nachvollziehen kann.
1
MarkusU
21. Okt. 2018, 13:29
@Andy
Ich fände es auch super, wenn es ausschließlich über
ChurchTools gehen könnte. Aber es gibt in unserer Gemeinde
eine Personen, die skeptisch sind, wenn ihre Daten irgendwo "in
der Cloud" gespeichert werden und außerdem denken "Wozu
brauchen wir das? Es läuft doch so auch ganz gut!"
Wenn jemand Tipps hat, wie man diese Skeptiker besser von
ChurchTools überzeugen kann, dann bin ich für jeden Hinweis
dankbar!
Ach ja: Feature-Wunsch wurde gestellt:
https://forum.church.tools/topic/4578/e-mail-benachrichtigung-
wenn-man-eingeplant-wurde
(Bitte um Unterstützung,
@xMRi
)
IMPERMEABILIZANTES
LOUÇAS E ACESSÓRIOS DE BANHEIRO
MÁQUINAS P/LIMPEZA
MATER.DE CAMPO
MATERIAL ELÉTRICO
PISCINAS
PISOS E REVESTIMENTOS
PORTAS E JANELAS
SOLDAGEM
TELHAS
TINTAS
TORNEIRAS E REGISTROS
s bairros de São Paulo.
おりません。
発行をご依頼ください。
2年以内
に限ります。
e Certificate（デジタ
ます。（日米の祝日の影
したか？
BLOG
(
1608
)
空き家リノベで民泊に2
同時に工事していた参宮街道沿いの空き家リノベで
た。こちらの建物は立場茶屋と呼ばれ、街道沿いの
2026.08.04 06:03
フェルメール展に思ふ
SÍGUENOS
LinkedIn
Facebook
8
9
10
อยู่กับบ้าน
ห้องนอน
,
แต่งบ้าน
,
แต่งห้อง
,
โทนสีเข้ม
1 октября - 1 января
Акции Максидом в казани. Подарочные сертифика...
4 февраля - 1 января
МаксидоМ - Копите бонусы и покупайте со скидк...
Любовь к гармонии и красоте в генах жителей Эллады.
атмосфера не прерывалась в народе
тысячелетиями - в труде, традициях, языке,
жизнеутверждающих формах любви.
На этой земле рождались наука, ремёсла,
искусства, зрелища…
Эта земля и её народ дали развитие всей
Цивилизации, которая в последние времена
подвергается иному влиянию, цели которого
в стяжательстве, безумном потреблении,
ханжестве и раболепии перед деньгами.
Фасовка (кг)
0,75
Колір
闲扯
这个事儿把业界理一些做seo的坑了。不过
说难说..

# # # # # # #

Exercise instructions —
Could you copy out every record above exactly as it appears?

Exercise response —
nachvollziehen kann.
1
MarkusU
21. Okt. 2018, 13:29
@Andy
Ich fände es auch super, wenn es ausschließlich über
ChurchTools gehen könnte. Aber es gibt in unserer Gemeinde
eine Personen, die skeptisch sind, wenn ihre Daten irgendwo "in
der Cloud" gespeichert werden und außerdem denken "Wozu
brauchen wir das? Es läuft doch so auch ganz gut!"
Wenn jemand Tipps hat, wie man diese Skeptiker besser von
ChurchTools überzeugen kann, dann bin ich für jeden Hinweis
dankbar!
Ach ja: Feature-Wunsch wurde gestellt:
https://forum.church.tools/topic/4578/e-mail-benachrichtigung-
wenn-man-eingeplant-wurde
(Bitte um Unterstützung,
@xMRi
)
IMPERMEABILIZANTES
LOUÇAS E ACESSÓRIOS DE BANHEIRO
MÁQUINAS P/LIMPEZA
MATER.DE CAMPO
MATERIAL ELÉTRICO
PISCINAS
PISOS E REVESTIMENTOS
PORTAS E JANELAS
SOLDAGEM
TELHAS
TINTAS
TORNEIRAS E REGISTROS
s bairros de São Paulo.
おりません。
発行をご依頼ください。
2年以内
に限ります。
e Certificate（デジタ
ます。（日米の祝日の影
したか？
BLOG
(
1608
)
空き家リノベで民泊に2
同時に工事していた参宮街道沿いの空き家リノベで
た。こちらの建物は立場茶屋と呼ばれ、街道沿いの
2026.08.04 06:03
フェルメール展に思ふ
SÍGUENOS
LinkedIn
Facebook
8
9
10
อยู่กับบ้าน
ห้องนอน
,
แต่งบ้าน
,
แต่งห้อง
,
โทนสีเข้ม
1 октября - 1 января
Акции Максидом в казани. Подарочные сертифика...
4 февраля - 1 января
МаксидоМ - Копите бонусы и покупайте со скидк...
Любовь к гармонии и красоте в генах жителей Эллады.
атмосфера не прерывалась в народе
тысячелетиями - в труде, традициях, языке,
жизнеутверждающих формах любви.
На этой земле рождались наука, ремёсла,
искусства, зрелища…
Эта земля и её народ дали развитие всей
Цивилизации, которая в последние времена
подвергается иному влиянию, цели которого
в стяжательстве, безумном потреблении,
ханжестве и раболепии перед деньгами.
Фасовка (кг)
0,75
Колір
闲扯
这个事儿把业界理一些做seo的坑了。不过
说难说..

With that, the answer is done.